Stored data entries
########################################

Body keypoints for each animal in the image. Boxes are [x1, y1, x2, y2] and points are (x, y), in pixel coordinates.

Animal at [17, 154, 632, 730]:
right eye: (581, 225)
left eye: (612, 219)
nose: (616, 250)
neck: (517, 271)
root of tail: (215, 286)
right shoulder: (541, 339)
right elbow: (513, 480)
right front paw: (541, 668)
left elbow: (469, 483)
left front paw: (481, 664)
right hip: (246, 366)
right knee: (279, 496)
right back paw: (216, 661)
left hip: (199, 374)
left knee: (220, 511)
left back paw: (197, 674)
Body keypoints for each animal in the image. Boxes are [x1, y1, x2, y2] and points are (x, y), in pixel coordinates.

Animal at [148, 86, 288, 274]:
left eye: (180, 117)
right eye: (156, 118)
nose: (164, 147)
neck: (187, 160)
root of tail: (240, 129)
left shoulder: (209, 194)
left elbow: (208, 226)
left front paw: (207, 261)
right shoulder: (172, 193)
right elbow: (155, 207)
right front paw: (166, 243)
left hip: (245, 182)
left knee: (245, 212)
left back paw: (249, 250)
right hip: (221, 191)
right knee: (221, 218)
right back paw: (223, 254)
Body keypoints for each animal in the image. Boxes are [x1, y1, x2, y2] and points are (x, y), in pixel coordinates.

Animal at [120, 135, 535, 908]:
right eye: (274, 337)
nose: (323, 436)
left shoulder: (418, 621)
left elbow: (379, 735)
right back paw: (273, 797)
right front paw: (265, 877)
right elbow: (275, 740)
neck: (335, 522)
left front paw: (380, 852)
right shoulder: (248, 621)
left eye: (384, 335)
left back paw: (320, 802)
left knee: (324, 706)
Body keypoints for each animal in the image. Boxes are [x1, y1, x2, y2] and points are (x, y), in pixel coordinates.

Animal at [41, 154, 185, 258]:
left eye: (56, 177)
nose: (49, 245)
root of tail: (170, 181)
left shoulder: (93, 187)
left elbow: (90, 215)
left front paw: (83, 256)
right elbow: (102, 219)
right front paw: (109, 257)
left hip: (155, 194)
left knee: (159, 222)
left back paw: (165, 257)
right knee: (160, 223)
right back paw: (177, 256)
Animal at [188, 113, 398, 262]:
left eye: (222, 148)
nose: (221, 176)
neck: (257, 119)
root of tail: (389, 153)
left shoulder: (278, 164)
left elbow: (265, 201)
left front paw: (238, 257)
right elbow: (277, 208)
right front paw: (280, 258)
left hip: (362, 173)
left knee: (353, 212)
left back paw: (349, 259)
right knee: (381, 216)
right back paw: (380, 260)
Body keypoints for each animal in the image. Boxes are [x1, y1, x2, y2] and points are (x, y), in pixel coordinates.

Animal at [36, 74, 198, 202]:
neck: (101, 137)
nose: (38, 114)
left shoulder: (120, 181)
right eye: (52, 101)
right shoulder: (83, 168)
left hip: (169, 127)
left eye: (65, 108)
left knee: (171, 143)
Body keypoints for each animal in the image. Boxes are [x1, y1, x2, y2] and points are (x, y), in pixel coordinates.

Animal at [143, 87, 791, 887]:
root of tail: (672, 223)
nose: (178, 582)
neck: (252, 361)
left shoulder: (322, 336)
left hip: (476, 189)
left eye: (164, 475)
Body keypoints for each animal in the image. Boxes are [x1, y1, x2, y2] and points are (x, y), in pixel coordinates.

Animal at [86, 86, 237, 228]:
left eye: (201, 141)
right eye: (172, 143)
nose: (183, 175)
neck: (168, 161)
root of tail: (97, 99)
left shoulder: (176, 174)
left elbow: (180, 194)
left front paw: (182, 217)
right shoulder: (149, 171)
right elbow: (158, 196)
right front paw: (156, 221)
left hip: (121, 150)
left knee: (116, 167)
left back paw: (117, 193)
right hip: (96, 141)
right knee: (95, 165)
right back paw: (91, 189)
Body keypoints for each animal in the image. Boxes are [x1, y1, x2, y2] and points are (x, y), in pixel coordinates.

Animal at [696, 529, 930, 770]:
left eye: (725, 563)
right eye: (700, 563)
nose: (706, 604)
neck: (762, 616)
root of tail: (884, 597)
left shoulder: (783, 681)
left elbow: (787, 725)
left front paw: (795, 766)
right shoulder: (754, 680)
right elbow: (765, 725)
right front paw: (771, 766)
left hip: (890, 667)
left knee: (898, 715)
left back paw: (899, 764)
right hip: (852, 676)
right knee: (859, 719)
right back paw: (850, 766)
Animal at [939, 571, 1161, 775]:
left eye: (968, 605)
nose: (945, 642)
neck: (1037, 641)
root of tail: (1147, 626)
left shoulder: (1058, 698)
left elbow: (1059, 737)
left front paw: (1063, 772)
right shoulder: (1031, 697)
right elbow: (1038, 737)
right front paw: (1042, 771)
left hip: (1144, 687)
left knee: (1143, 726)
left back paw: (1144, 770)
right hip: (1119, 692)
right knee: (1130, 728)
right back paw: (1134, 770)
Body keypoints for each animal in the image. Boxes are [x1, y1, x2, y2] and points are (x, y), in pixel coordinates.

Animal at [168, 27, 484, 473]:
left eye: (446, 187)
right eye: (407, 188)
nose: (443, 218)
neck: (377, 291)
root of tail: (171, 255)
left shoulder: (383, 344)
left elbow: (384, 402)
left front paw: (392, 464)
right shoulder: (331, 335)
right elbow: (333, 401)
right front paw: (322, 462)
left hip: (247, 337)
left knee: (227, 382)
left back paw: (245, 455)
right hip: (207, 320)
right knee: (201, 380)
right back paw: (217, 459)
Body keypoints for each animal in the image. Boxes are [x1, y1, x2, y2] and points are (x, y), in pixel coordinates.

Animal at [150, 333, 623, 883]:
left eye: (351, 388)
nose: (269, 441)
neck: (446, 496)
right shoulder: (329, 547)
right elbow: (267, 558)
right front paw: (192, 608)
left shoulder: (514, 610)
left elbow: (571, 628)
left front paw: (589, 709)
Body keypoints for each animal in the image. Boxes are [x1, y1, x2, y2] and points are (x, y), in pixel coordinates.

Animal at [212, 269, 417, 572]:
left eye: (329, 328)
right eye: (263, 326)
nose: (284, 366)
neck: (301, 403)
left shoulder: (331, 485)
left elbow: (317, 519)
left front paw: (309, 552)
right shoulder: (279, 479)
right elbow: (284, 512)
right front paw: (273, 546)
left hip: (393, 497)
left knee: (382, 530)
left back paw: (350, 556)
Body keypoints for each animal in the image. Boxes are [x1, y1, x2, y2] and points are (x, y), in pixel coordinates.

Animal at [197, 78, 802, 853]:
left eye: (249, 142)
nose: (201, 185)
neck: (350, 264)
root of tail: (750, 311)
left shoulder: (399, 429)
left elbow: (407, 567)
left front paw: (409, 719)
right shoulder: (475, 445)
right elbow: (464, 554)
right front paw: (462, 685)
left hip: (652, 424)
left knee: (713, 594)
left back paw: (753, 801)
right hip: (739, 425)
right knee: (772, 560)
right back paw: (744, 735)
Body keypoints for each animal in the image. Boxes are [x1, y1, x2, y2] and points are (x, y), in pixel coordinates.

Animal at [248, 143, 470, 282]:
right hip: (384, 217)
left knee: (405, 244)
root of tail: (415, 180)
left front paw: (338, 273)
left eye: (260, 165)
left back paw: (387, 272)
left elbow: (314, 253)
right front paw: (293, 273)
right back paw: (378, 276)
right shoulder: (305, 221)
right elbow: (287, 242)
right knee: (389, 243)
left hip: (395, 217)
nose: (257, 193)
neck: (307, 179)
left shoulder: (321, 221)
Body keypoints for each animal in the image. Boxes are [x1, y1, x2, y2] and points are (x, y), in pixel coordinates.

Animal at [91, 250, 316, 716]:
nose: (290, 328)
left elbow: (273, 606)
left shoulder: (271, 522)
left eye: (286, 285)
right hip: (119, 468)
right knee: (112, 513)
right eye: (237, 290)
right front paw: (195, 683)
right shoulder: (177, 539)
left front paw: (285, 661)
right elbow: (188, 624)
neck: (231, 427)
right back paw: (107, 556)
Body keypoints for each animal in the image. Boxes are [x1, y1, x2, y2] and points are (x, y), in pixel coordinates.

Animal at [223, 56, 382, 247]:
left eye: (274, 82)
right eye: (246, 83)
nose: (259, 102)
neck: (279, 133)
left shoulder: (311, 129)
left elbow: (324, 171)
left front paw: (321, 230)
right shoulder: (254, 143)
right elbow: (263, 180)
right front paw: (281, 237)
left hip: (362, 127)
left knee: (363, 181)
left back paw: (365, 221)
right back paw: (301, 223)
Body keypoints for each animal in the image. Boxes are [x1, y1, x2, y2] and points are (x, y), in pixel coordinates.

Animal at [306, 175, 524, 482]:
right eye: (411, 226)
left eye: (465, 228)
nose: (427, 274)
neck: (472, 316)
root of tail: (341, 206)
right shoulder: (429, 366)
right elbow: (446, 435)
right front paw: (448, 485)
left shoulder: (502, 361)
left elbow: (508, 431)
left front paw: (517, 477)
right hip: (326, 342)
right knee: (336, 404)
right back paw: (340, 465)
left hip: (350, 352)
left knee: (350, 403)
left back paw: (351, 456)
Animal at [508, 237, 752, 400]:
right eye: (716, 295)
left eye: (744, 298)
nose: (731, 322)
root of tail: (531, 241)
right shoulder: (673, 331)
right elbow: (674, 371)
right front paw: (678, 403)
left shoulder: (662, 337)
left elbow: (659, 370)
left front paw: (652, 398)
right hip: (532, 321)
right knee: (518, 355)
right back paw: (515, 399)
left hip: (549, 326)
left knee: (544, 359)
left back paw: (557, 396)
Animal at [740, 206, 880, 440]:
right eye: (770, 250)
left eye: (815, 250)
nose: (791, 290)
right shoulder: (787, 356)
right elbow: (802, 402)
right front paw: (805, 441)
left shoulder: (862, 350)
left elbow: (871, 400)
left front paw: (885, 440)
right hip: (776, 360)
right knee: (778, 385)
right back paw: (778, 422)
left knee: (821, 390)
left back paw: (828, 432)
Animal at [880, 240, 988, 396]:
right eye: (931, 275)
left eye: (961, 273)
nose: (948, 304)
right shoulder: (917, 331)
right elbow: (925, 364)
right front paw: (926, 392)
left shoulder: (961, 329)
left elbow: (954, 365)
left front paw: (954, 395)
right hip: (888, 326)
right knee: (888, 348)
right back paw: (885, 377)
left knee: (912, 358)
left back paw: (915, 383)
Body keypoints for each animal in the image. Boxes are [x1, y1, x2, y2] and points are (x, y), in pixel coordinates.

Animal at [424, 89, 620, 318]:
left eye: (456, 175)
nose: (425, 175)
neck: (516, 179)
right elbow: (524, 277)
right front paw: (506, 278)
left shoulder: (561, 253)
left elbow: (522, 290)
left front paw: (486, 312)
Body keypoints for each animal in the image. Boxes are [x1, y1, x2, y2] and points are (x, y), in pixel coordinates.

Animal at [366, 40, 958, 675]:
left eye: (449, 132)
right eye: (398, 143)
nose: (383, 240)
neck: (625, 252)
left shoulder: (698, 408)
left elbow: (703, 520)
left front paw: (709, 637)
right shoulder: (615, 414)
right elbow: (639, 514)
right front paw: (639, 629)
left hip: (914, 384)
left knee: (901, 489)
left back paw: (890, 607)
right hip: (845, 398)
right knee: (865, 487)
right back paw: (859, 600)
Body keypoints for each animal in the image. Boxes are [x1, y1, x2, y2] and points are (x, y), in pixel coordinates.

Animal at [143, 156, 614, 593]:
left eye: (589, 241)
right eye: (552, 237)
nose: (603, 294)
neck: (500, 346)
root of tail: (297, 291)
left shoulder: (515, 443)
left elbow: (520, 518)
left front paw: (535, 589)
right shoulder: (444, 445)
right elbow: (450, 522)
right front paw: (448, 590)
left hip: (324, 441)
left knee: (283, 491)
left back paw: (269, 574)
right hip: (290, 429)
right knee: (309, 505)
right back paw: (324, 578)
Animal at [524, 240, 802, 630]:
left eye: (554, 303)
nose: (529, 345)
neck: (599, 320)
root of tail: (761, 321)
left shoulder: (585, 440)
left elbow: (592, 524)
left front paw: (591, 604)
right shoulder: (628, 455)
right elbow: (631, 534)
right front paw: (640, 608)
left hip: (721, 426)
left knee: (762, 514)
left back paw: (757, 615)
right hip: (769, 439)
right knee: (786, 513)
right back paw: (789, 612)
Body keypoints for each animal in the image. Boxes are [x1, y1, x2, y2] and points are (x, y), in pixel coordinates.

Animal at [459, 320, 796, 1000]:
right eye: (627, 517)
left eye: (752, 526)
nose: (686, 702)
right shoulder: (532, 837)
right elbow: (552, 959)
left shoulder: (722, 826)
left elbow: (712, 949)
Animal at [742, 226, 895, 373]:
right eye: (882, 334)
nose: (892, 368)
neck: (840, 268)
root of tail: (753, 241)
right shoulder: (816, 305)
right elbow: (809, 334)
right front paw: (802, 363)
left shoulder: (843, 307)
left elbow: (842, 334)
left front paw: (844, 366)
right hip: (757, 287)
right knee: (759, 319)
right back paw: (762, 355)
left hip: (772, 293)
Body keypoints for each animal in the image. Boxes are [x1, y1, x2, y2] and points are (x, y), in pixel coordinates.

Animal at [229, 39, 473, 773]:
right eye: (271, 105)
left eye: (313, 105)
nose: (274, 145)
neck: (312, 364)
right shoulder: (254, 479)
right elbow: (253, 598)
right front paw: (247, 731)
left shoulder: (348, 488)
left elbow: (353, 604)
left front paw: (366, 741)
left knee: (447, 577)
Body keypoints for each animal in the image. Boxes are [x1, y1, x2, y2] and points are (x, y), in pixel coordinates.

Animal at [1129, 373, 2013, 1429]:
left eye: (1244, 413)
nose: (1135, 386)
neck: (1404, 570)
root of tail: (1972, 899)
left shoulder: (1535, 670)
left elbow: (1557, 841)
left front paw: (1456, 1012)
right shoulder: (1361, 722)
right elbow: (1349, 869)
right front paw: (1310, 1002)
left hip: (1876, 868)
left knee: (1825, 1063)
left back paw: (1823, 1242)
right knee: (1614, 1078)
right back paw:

########################################

**What you are asked to do**: Transcribe only the lines from the beginning of the entries to the line with "right back paw: (216, 661)", inclusive, exactly as written.

**Answer to this problem**:
Body keypoints for each animal in the image. Boxes are [x1, y1, x2, y2] and points are (x, y), in pixel coordinates.

Animal at [17, 154, 632, 730]:
right eye: (581, 225)
left eye: (612, 219)
nose: (616, 250)
neck: (517, 271)
root of tail: (215, 286)
right shoulder: (541, 339)
right elbow: (513, 480)
right front paw: (541, 668)
left elbow: (469, 483)
left front paw: (481, 664)
right hip: (246, 366)
right knee: (279, 496)
right back paw: (216, 661)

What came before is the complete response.